I started this blog on April 23; almost two months into my exile. I wrote as a way to work through the debilitating pain that had permeated my entire being. I was asked to be interviewed for a piece on the Today Show about suicide attempt survivors. I started to discover my true self for perhaps the first time in my life. Not living for anyone else. Not trying to fit into anyone else’s mold of what or who I should be or could be.

Just at the point in time when I started to begin to feel some semblance of being OK… my father died.  His greatest fear came true: he died alone, away from his family, in Poland.  There was a voicemail from my step-mother saying that my father had died.  That’s all I got.  No further communication for weeks.  I heard from my brother that our father supposedly had a heart attack and that our step-mother had him cremated in Poland.  There was no funeral.  There was no obituary.  Here one day, gone the next… without a hiccup or a cough in the universe.  Everything just kept spinning.  This shitty fucking world doesn’t care who we are.  When we die, it doesn’t matter.  Everything keeps moving forward.  Period.  

My dad and me in 1976

Humans suck, therefore, all relationships are “complicated.”  However, my relationship with my father was particularly complicated.  My father was a brilliant academic.  He had a genius IQ and scored perfect scores on the college boards.  He was a pioneer in his professions but as a person… as a human being, he was retarded; beyond flawed.  As a child and young adult I was very close to my father. When I was in grade school people called me his “Mini-Me.” I looked like him and talked like him. In order to spend time with him I learned to adopt his interests because as a child I was never encouraged to discover or pursue my own interests. I loved my father fiercely.

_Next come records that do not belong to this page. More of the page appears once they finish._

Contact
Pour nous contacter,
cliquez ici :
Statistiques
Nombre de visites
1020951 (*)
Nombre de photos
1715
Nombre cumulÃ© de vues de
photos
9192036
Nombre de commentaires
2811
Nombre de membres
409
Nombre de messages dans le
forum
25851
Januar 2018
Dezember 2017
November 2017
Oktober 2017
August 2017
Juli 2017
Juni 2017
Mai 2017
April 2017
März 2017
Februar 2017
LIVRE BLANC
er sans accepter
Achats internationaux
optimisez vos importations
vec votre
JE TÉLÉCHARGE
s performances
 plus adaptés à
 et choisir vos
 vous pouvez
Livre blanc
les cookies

Eight years ago I wrote a Facebook Note (below) about feeling as if I had lost my father and how sad that made me.  In many ways, I had already grieved the loss of my father before he died. 

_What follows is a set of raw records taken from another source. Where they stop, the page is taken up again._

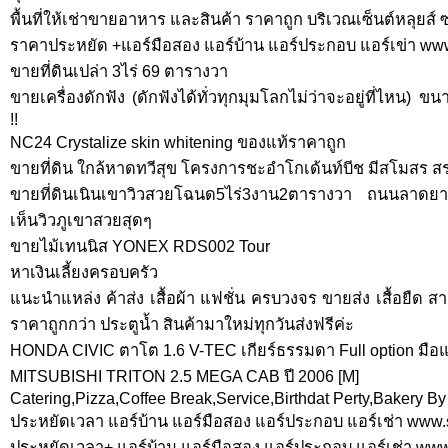
พื้นที่ให้เช่าขายอาหาร และสินค้า ราคาถูก บริเวณเซ็นต์หลุยส์ 
ราคาประหยัด +แอร์มือสอง แอร์บ้าน แอร์ประกอบ แอร์เข่า w
ขายที่ดินเปล่า 3ไร่ 69 ตารางวา
ขายเครื่องดักฟัง (ดักฟังได้ทั่วทุกมุมโลกไม่ว่าจะอยู่ที่ไหน) ข
!!
NC24 Crystalize skin whitening ของแท้ราคาถูก
ขายที่ดิน ใกล้หาดทวีสุข โครงการชะอำโกเด้นท์บีช มีสโมสร สร
ขายที่ดินเนินเขาวิวสวยโฉนด5ไร่3งาน2ตารางวา ถนนลาดย
เห็นวิวภูเขาสวยสุดๆ
ขายไม้เทนนิส YONEX RDS002 Tour
หาเงินเลี้ยงครอบครัว
แนะนำแหล่ง ค้าส่ง เสื้อผ้า แฟชั่น ครบวงจร ขายส่ง เสื้อยืด 
ราคาถูกกว่า ประตูน้ำ สินค้ามาใหม่ทุกวันส่งฟรีค่ะ
HONDA CIVIC ตาโต 1.6 V-TEC เกียร์ธรรมดา Full option มือ
MITSUBISHI TRITON 2.5 MEGA CAB ปี 2006 [M]
Catering,Pizza,Coffee Break,Service,Birthdat Perty,Bakery B
ประหยัดเวลา แอร์บ้าน แอร์มือสอง แอร์ประกอบ แอร์เช่า www
ประหยัดเวลา+ แอร์บ้าน แอร์มือสอง แอร์ประกอบ แอร์เช่า ww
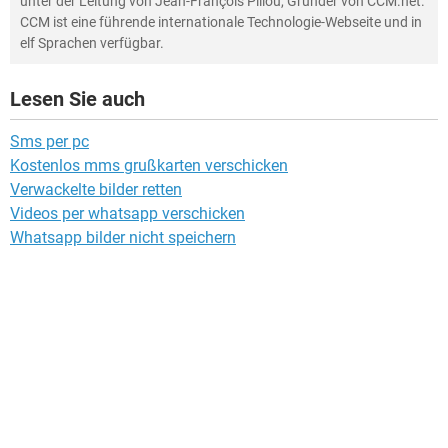
unter der Leitung von Jean-François Pillou, Gründer von CCM.net.
CCM ist eine führende internationale Technologie-Webseite und in
elf Sprachen verfügbar.
Lesen Sie auch
Sms per pc
Kostenlos mms grußkarten verschicken
Verwackelte bilder retten
Videos per whatsapp verschicken
Whatsapp bilder nicht speichern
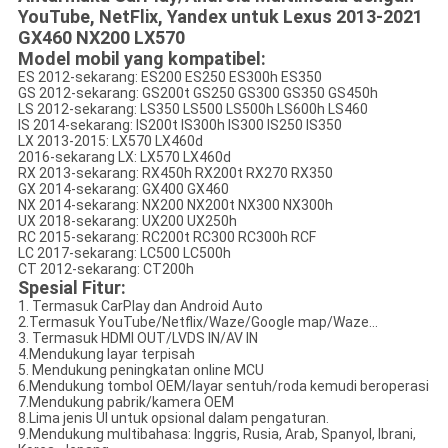
YouTube, NetFlix, Yandex untuk Lexus 2013-2021
GX460 NX200 LX570
Model mobil yang kompatibel:
ES 2012-sekarang: ES200 ES250 ES300h ES350
GS 2012-sekarang: GS200t GS250 GS300 GS350 GS450h
LS 2012-sekarang: LS350 LS500 LS500h LS600h LS460
IS 2014-sekarang: IS200t IS300h IS300 IS250 IS350
LX 2013-2015: LX570 LX460d
2016-sekarang LX: LX570 LX460d
RX 2013-sekarang: RX450h RX200t RX270 RX350
GX 2014-sekarang: GX400 GX460
NX 2014-sekarang: NX200 NX200t NX300 NX300h
UX 2018-sekarang: UX200 UX250h
RC 2015-sekarang: RC200t RC300 RC300h RCF
LC 2017-sekarang: LC500 LC500h
CT 2012-sekarang: CT200h
Spesial
Fitur:
1. Termasuk CarPlay dan Android Auto
2.Termasuk YouTube/Netflix/Waze/Google map/Waze...
3. Termasuk HDMI OUT/LVDS IN/AV IN
4.Mendukung layar terpisah
5. Mendukung peningkatan online MCU
6.Mendukung tombol OEM/layar sentuh/roda kemudi beroperasi
7.Mendukung pabrik/kamera OEM
8.Lima jenis UI untuk opsional dalam pengaturan.
9.Mendukung multibahasa: Inggris, Rusia, Arab, Spanyol, Ibrani,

His death, however, re-opened old wounds and I found myself angry at him like I was when I was a junior high school kid facing the dissolution of my family of origin and seeing my father for the severely broken human being he was for the first time. The funny thing about psychological wounds — they never really heal. They just get pushed down and covered with new shit, but the hurt is always there just waiting to kick the crap out of us again and again (Lena divorcing me brought up 20 year old pain over my divorce from Ava which both probably stem from feelings of abandonment as a very young child) whenever we give it any chance to.

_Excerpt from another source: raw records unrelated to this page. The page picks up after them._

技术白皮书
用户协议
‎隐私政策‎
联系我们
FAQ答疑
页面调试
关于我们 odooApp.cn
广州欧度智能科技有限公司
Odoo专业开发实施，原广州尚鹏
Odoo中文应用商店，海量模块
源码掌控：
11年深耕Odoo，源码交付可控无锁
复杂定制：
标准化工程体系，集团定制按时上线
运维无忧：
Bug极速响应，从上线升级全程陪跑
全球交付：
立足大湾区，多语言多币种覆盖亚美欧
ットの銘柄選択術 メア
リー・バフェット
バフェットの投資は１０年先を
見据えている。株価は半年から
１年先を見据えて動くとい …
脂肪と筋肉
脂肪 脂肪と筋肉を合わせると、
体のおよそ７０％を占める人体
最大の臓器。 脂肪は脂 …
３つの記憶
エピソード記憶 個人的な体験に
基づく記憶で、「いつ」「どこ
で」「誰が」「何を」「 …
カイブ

I have spent the last three months sitting in my house depressed; too depressed to write or do much of anything constructive. I am an avid music lover and almost always have something playing. Every room in my house has a stereo and I own very nice head phones so that I can take the music with me. I also have a piano and several electric keyboards and have always enjoyed creating electronic dance music on my computer. Music has always been integral to my life. After my father died, I spent September and October in near silence. I did have the TV on sometimes, but most of the time I just sat here. Looking out the windows. Watching the wind blow through the trees. Watching the sun rise. Watching the sun set. Vaguely aware of the hands of my wall clock moving. It was like be stoned out of my mind, but I wan’t high. I was low… really low.


We’re on a ride to nowhere
Come on inside
Taking that ride to nowhere
We’ll take that ride
Maybe you wonder where you are
I don’t care
Here is where time is on our side
Take you there, take you there

Road to No Where, Talking Heads

I am on a road to no where in particular and I am OK with that. And, time is on my side… since every day is borrowed time, cheated from the hands of death, it’s all I really have. Let’s see where this road takes me.